Started Chapter 1: Understanding large language models

p.5

Day 4 (Sun)

LLMs are based on the transformer architecture. The key idea of the transformer architecture is an attention mechanism that gives the LLM selective access to the whole input sequence when generating the output one word at a time. Like reading a paragraph and instinctively focusing on the few words that tell you what it's really about.

The ability to perform tasks that the model wasn't explicitly trained to perform is called an emergent behavior. Translation was such a behavior for GPT models. It wasn't trained for that but was able to do it, based on vast data in different contexts.
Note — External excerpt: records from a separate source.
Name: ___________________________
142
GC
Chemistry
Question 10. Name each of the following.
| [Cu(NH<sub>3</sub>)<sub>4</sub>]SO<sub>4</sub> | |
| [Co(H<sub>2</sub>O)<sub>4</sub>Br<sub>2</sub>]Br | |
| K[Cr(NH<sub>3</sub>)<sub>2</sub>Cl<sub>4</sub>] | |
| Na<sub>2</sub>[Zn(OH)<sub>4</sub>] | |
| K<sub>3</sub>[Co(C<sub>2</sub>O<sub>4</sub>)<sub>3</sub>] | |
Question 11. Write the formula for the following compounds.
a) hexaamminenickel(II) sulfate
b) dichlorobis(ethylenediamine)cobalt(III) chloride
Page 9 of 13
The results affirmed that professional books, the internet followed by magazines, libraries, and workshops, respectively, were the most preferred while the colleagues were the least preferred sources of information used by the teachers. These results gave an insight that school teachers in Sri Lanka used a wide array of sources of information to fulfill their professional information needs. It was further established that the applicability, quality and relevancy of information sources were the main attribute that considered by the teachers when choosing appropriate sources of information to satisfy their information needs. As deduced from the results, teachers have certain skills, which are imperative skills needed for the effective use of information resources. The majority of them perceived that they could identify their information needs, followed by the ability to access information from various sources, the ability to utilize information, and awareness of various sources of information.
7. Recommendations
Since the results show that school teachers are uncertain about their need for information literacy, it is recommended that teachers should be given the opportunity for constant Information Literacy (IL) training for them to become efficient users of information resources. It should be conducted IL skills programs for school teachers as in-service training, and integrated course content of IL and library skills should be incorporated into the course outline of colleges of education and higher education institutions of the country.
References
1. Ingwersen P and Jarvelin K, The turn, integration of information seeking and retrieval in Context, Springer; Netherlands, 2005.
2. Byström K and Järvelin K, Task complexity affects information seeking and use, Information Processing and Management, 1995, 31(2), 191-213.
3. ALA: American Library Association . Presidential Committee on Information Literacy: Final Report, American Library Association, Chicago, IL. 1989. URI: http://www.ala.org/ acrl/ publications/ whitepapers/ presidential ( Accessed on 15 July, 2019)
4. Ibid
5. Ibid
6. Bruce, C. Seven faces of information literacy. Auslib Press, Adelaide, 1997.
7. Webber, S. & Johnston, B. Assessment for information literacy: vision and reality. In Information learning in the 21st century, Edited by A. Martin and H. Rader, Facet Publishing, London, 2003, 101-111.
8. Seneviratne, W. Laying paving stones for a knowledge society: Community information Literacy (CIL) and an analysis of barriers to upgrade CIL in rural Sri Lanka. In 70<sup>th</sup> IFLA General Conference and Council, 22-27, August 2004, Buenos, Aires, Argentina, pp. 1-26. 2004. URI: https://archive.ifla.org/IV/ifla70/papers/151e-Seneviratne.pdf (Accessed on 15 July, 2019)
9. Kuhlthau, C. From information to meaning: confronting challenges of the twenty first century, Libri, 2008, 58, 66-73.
I wonder how many more emergent behaviors are still uncovered and will surprise us in the future.

Finished Chapter 1: Understanding large language models.

Started Chapter 2: Working with text data.
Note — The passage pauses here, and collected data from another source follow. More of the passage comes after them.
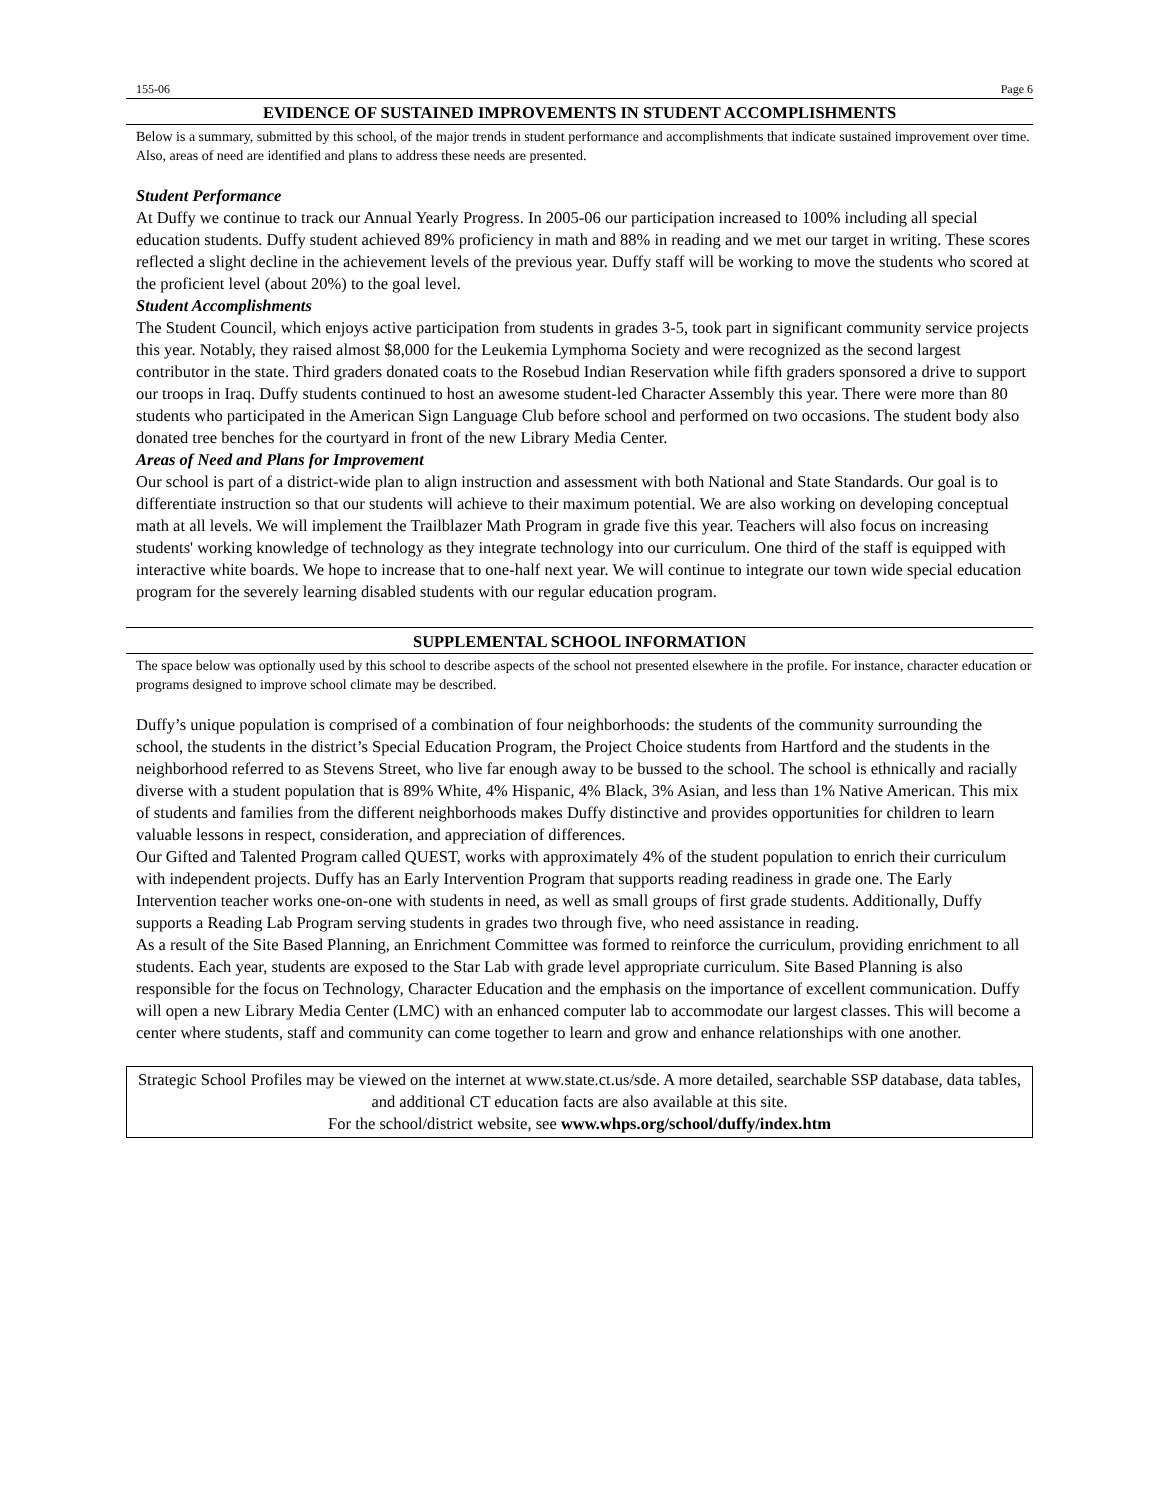155-06 Page 6
EVIDENCE OF SUSTAINED IMPROVEMENTS IN STUDENT ACCOMPLISHMENTS
Below is a summary, submitted by this school, of the major trends in student performance and accomplishments that indicate sustained improvement over time. Also, areas of need are identified and plans to address these needs are presented.
Student Performance
At Duffy we continue to track our Annual Yearly Progress. In 2005-06 our participation increased to 100% including all special education students. Duffy student achieved 89% proficiency in math and 88% in reading and we met our target in writing. These scores reflected a slight decline in the achievement levels of the previous year. Duffy staff will be working to move the students who scored at the proficient level (about 20%) to the goal level.
Student Accomplishments
The Student Council, which enjoys active participation from students in grades 3-5, took part in significant community service projects this year. Notably, they raised almost $8,000 for the Leukemia Lymphoma Society and were recognized as the second largest contributor in the state. Third graders donated coats to the Rosebud Indian Reservation while fifth graders sponsored a drive to support our troops in Iraq. Duffy students continued to host an awesome student-led Character Assembly this year. There were more than 80 students who participated in the American Sign Language Club before school and performed on two occasions. The student body also donated tree benches for the courtyard in front of the new Library Media Center.
Areas of Need and Plans for Improvement
Our school is part of a district-wide plan to align instruction and assessment with both National and State Standards. Our goal is to differentiate instruction so that our students will achieve to their maximum potential. We are also working on developing conceptual math at all levels. We will implement the Trailblazer Math Program in grade five this year. Teachers will also focus on increasing students' working knowledge of technology as they integrate technology into our curriculum. One third of the staff is equipped with interactive white boards. We hope to increase that to one-half next year. We will continue to integrate our town wide special education program for the severely learning disabled students with our regular education program.
SUPPLEMENTAL SCHOOL INFORMATION
The space below was optionally used by this school to describe aspects of the school not presented elsewhere in the profile. For instance, character education or programs designed to improve school climate may be described.
Duffy’s unique population is comprised of a combination of four neighborhoods: the students of the community surrounding the school, the students in the district’s Special Education Program, the Project Choice students from Hartford and the students in the neighborhood referred to as Stevens Street, who live far enough away to be bussed to the school. The school is ethnically and racially diverse with a student population that is 89% White, 4% Hispanic, 4% Black, 3% Asian, and less than 1% Native American. This mix of students and families from the different neighborhoods makes Duffy distinctive and provides opportunities for children to learn valuable lessons in respect, consideration, and appreciation of differences.
Our Gifted and Talented Program called QUEST, works with approximately 4% of the student population to enrich their curriculum with independent projects. Duffy has an Early Intervention Program that supports reading readiness in grade one. The Early Intervention teacher works one-on-one with students in need, as well as small groups of first grade students. Additionally, Duffy supports a Reading Lab Program serving students in grades two through five, who need assistance in reading.
As a result of the Site Based Planning, an Enrichment Committee was formed to reinforce the curriculum, providing enrichment to all students. Each year, students are exposed to the Star Lab with grade level appropriate curriculum. Site Based Planning is also responsible for the focus on Technology, Character Education and the emphasis on the importance of excellent communication. Duffy will open a new Library Media Center (LMC) with an enhanced computer lab to accommodate our largest classes. This will become a center where students, staff and community can come together to learn and grow and enhance relationships with one another.
Strategic School Profiles may be viewed on the internet at www.state.ct.us/sde. A more detailed, searchable SSP database, data tables, and additional CT education facts are also available at this site.
For the school/district website, see www.whps.org/school/duffy/index.htm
Embedding - the concept of converting data into a vector format.

An embedding is a mapping from discrete objects, such as words, images, or even entire documents, to points in a continuous vector space. The primary purpose of embeddings is to convert nonnumeric data into a format that neural networks can process.

We can embed different data types: video, audio, text. But different data formats require different embedding models.

p. 22

Day 5 (Mon)

Implementing a "toy" tokenizer to understand how tokenization works and its main concepts.

Byte-pair encoding (BPE) - when a word is not in a model's vocabulary, it allows the model to break down words that aren't in its predefined vocabulary into smaller subword units or even individual characters, enabling it to handle out-of-vocabulary words

p. 41

Day 6 (Tue)

Chapter 2: Working with text data

Embedding size = number of features per token In general, the more the better but needs to balance cost vs. slower training and wasted capacity.

In addition to token embeddings, positional embeddings are added for each token:

  • The token embeddings (what each word means)
  • The positional embeddings (how far along the sentence we are)

Full embedding process:

  • Get input text
  • Break it down into tokens
  • Convert all tokens to token IDs
  • Generate token embeddings of X size (X = number of dimensions / features per token)
  • Generate positional embeddings of X size (same as token embeddings)
  • Final input embeddings = token embeddings + positional embeddings
    • Same vector size but enriched with positional data which will be important during training

Finished Chapter 2: Working with text data.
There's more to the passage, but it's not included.